Jensen Huang, co-fondatore e Ceo di Nvidia, ha catalizzato ieri l’attenzione del World Economic Forum di Davos con un aneddoto che mescola sentimenti familiari e proporzioni finanziarie ormai fuori scala. Quando la sua azienda non era ancora un colosso globale e valeva 300 milioni di dollari al momento dell’Ipo (l’offerta pubblica iniziale), il visionario imprenditore taiwanese naturalizzato statunitense vendette un piccolo pacchetto di azioni da 50 mila dollari per comprare una Mercedes da regalare ai genitori.
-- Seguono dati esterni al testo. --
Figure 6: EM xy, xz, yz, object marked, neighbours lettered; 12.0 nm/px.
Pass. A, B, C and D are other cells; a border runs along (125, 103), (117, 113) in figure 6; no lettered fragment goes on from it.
“Di certo l’auto più costosa di sempre”, ha scherzato davanti alla platea di manager e banchieri. Il riferimento è semplice: quegli stessi titoli oggi valgono centinaia di milioni di dollari.
"I miei hanno ancora quella Mercedes"
Salito sul palco con la sua iconica giacca di pelle, il numero uno dell’azienda simbolo dell’intelligenza artificiale non si è limitato a parlare di chip e deep learning. Ha voluto condividere quello che definisce, ridendo, il suo “unico rimpianto”. Con una consolazione, però: “I miei genitori hanno ancora quella Mercedes”.
Due conti a spanne
Facendo una stima approssimativa: nel gennaio 1999, il prezzo dell’azione Nvidia era di 12 dollari. Se Huang ha venduto quote per un valore di 50.000 dollari, significa che possedeva circa 4.166 titoli al momento della cessione.
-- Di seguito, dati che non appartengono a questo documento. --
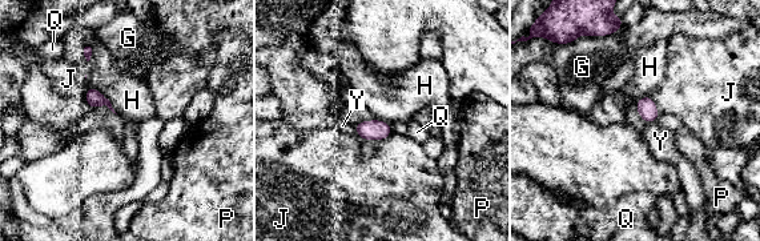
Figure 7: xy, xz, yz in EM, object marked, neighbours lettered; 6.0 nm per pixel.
Pass. G, H, J, P, Q and Y are other cells; a border runs along (89, 84), (109, 101), (117, 113) in figure 7; none of them fits.

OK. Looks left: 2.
Done: edits made, attach at figure 4; the rest is unchecked.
Considerando i vari frazionamenti avvenuti nel tempo e la straordinaria rivalutazione del titolo - con Nvidia che oggi oscilla tra 4.400 e 4.600 miliardi di dollari di capitalizzazione - il valore attuale di quel pacchetto sfiorerebbe i 270 milioni di dollari (229,5 milioni di euro al cambio attuale).
Spiccioli? Forse. Huang, secondo Forbes, dispone di un patrimonio personale stimato in 150 miliardi di dollari, che lo colloca al sesto posto tra gli uomini più ricchi del pianeta.